-- Opening Marker --

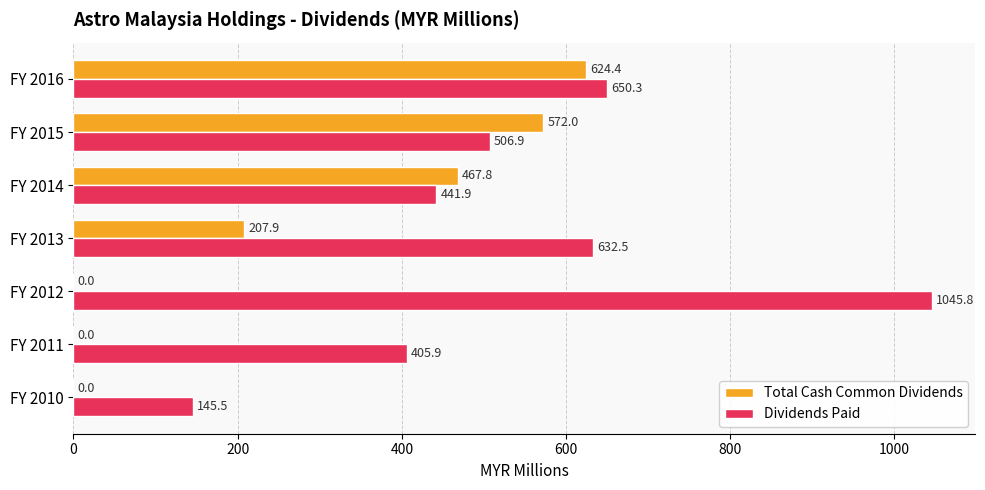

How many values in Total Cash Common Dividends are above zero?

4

-- Closing Marker --
-- Opening Marker --

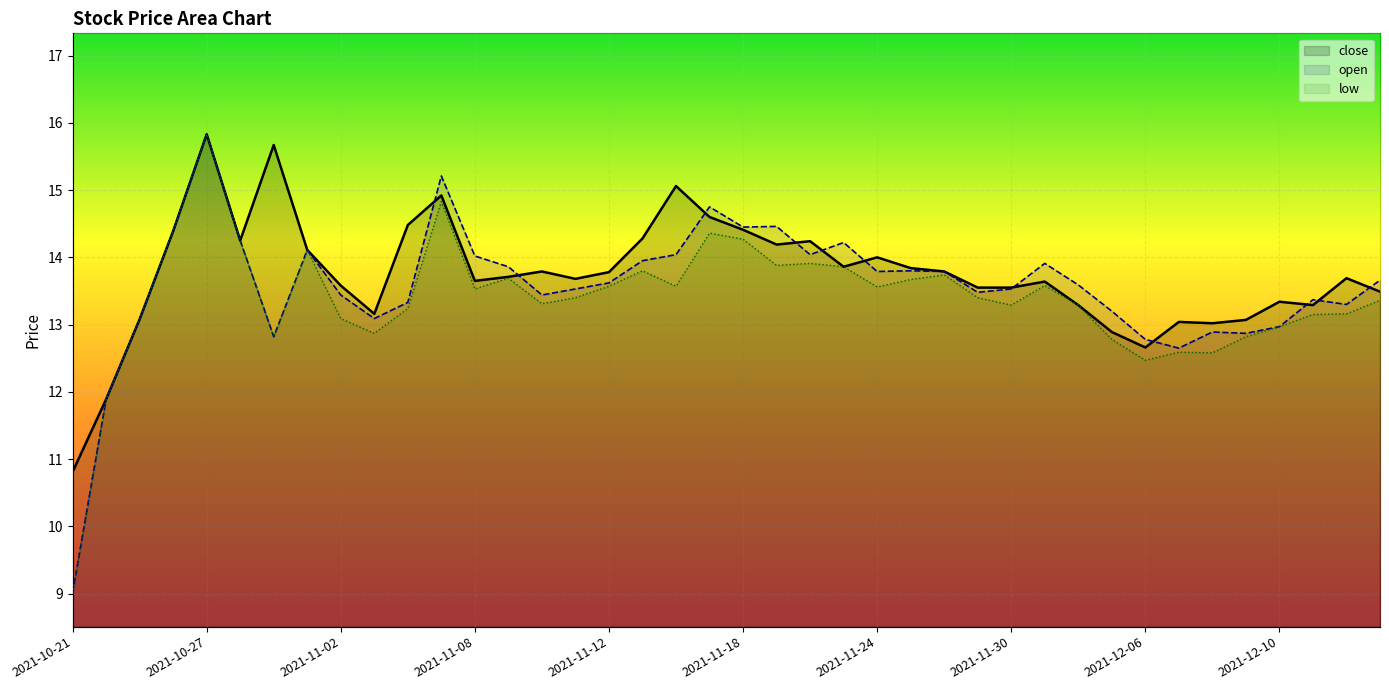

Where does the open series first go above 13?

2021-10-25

-- Closing Marker --
-- Opening Marker --

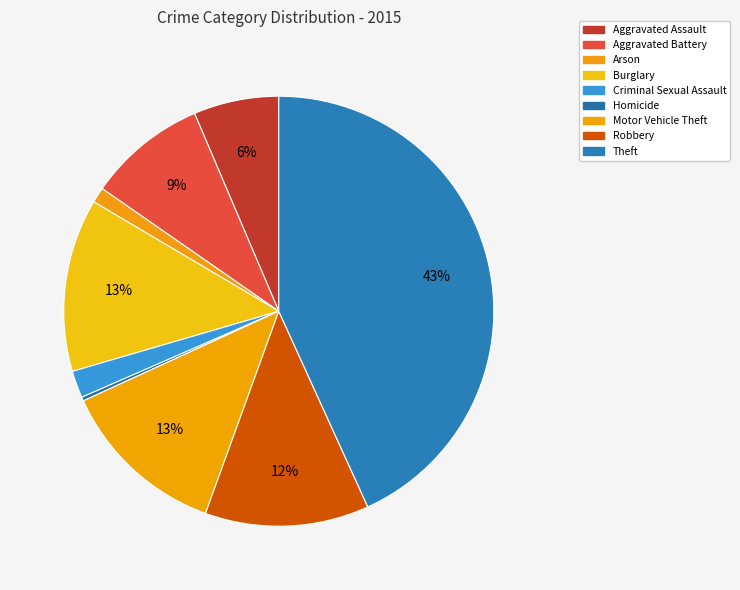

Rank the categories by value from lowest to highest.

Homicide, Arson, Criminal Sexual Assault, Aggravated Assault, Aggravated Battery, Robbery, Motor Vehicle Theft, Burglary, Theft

-- Closing Marker --

■ Work required ■
Copy out the data word for word, from the line containing "Rank the categories" down to the line containing "Homicide, Arson, Criminal", including both of those lines.

■ Output for this task ■
Rank the categories by value from lowest to highest.

Homicide, Arson, Criminal Sexual Assault, Aggravated Assault, Aggravated Battery, Robbery, Motor Vehicle Theft, Burglary, Theft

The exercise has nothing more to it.